Industry 4.0 – or the Fourth Industrial Revolution – is here. Instead of saying ‘one day in the future,’ we’re saying right now. 2019 is bringing nascent technologies into the mainstream and changing forms of industry and business.
Canada is currently a hub for innovative tech. This includes anything from blockchain to AI to complete digitalization. The Canadian government is even trialling implementations on blockchain in their communications. It also has an impressive myriad of funding opportunities for innovation and new business.
In the WEF’s Drivers of Production, Canada ranks a reasonable 33rd with its current structure of production. It ranks 7th as a driver of production. With time and preparation, Canada could pioneer the state of production globally.
Japan monopolises the number one rank as one of WEF’s leading countries with its current structure of production. It’s a strong player in manufacturing and production. On the other hand, Japan faces many societal challenges, such as an increased ageing population. Industry 4.0 could provide a solution.
Japan is already popularising the idea of ‘Society 5.0,’ which aims to solve challenges by implementing Industry 4.0 technologies. They build their ideas around the idea of “monozukuri” which refers to Japanese work ethic and skill at manufacturing.
Germany is on Japan’s level as a leading country in industry. In fact, the government even has its own strategy for Industry 4.0. It’s one that promotes digitalisation, emphasises workers, SMEs, businesses and globality.

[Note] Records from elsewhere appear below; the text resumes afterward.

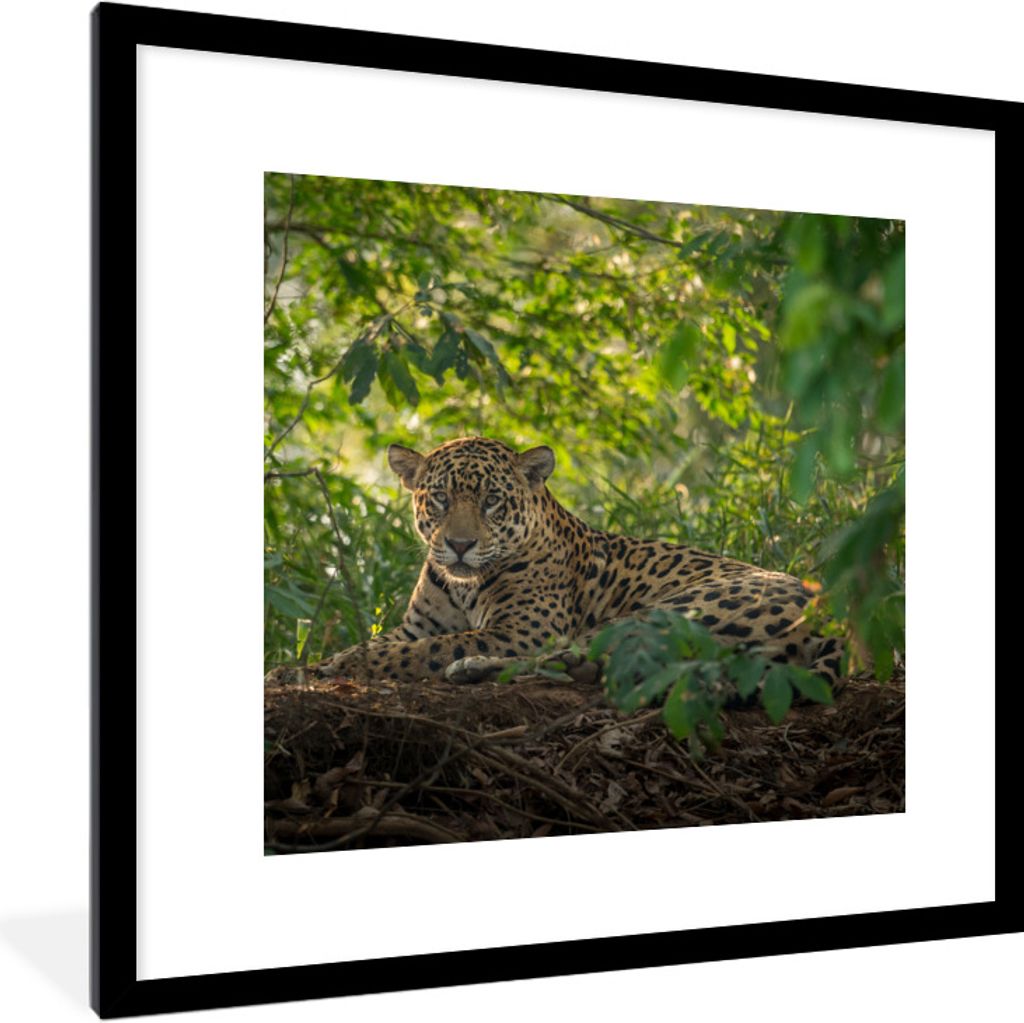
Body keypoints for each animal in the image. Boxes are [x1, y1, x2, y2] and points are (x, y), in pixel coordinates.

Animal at [316, 436, 844, 694]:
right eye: (441, 498)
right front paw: (314, 665)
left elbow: (424, 650)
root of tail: (828, 617)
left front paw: (344, 665)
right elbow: (390, 642)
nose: (460, 545)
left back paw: (470, 668)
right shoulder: (414, 625)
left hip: (666, 612)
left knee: (568, 658)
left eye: (491, 501)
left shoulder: (521, 630)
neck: (463, 585)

German companies are incentivised to bring Industry 4.0 aspects into their products like AI, automation, blockchain and IIoT. It is driven by ‘Plattform Industrie 4.0’ who moderate the technological and societal exchange.
Australia isn’t quite positioned as a Leading country on the WEF’s scale, with a current rank 61 in its structure or production. However, it has potential as a driver of production, ranking 12th on that category. Australia’s manufacturing sector makes up less than a meagre 7% of its GDP.
Australia has strong potential for the future of manufacturing. Right now, though, it lags behind. It has, however, signed an agreement with Germany to collaborate on Industry 4.0 technologies.
Austria is a strong driver of production. It also boasts an Industry 4.0 scheme similar to Germany’s, with Plattform Industrie 4.0 founded in 2014. Austria prioritises interplay between industries, joint strategies as well as scalability and transferability.
It places strongly on levels such as sustainable resources, institutional framework and human capital. Austria benefits from both a strong current state of production as well as a good future of production.
Switzerland is well-positioned both with its current and future state of production. It ranks fourth for structure and third as a driver on WEF’s rating system. Unsurprisingly, Switzerland also host the headquarters of the World Economic Forum in Geneva.
Along with Germany, Switzerland has resisted economic downturn over the last few years. Switzerland currently pioneer an Industry 2025 initiative, which aims to bring together Swiss companies for Industry 4.0 technologies.
Many countries are prepared for Industry 4.0 – and others not so much. With work and preparation, however, Industry 4.0 can bring widespread value.